Five months ago Ibrahim and his wife, Choi Zoung-mai — renamed Maryam Barry after converting to Islam — opened their first factory, hiring 43 Chinese workers. With this latest investment they hope to secure a bright future for their four-year-old son, who speaks fluent Mandarin, French, English and Fula.
While there are several success stories, not all African entrepreneurs make it in China — for some, the rising costs and intense competition make it difficult to stay afloat. However, the Guangzhou migrant community, which began forming in the 1990s, has built a network to support each other.
This is vividly apparent in the handful of African Pentecostal churches that have sprung up across the city. Tucked away in a building behind the Guangzhou railway station, 150 worshipers crowd into Royal Victory Church.

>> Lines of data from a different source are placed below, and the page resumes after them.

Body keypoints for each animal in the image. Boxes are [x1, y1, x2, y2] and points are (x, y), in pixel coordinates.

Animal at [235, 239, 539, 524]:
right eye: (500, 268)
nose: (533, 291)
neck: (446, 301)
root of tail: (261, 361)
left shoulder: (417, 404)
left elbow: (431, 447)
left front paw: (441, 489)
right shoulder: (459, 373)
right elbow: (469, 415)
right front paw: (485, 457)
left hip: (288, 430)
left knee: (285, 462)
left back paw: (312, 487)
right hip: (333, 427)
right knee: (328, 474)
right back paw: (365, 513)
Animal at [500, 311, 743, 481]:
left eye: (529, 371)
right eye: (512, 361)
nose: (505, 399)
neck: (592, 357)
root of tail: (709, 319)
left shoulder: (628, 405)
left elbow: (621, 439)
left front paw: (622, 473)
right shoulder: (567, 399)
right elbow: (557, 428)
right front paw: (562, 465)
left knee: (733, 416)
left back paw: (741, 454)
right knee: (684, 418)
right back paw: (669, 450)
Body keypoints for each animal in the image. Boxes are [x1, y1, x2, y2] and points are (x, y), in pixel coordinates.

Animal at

“Our prayer is that you will prosper,” the pastor preaches to cries of agreement from a mostly male congregation from Nigeria, Cameroon and Ghana.
The African entrepreneurs who are flourishing in Guangzhou are succeeding where many other foreigners fail. Not only are they navigating the notorious Chinese bureaucracy, but sometimes overt racism, in a country where prejudices can run high.

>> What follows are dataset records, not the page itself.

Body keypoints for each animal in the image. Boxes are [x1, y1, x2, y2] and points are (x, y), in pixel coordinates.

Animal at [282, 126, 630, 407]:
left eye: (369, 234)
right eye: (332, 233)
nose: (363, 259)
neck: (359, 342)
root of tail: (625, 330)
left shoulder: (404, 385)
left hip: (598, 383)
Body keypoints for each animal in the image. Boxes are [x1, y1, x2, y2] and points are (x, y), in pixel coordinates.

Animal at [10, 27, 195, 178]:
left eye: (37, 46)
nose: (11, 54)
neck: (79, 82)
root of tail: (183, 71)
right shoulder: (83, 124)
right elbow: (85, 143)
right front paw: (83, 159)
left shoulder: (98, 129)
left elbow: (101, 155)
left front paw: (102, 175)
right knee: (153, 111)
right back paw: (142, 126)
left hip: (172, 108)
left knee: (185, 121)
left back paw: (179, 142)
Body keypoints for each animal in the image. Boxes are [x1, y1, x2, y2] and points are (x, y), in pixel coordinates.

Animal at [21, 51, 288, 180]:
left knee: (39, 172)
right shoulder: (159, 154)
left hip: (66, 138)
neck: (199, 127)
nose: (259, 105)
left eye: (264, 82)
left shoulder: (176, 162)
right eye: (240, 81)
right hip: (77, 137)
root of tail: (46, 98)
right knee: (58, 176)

This can range from mild snubs from taxi drivers who refuse to pick up black customers to more serious accusations of traders being unfairly targeted by police when they conduct raids for illegal immigrants.
Even so, others report good relations with the Chinese.
“Many [African] traders feel much more comfortable working in China than they do in Europe,” said Roberto Castillo, a Lingnan University researcher in Guangzhou.
Ojukwu Emma, president of the local Nigerian community, said the main problem for Africans trading in China is the increasing clampdown on visas. He said it is getting harder for African residents in the city to renew visas, or for those traveling back and forth to gain re-entry.
“You cannot allow foreigners to come in and not give the foreigner confidence to stay. Once you are out to the world, you must be open,” Emma said.
However, for now, booming Sino-African trade continues to draw new waves of African entrepreneurs to Guangzhou in search of the Chinese dream.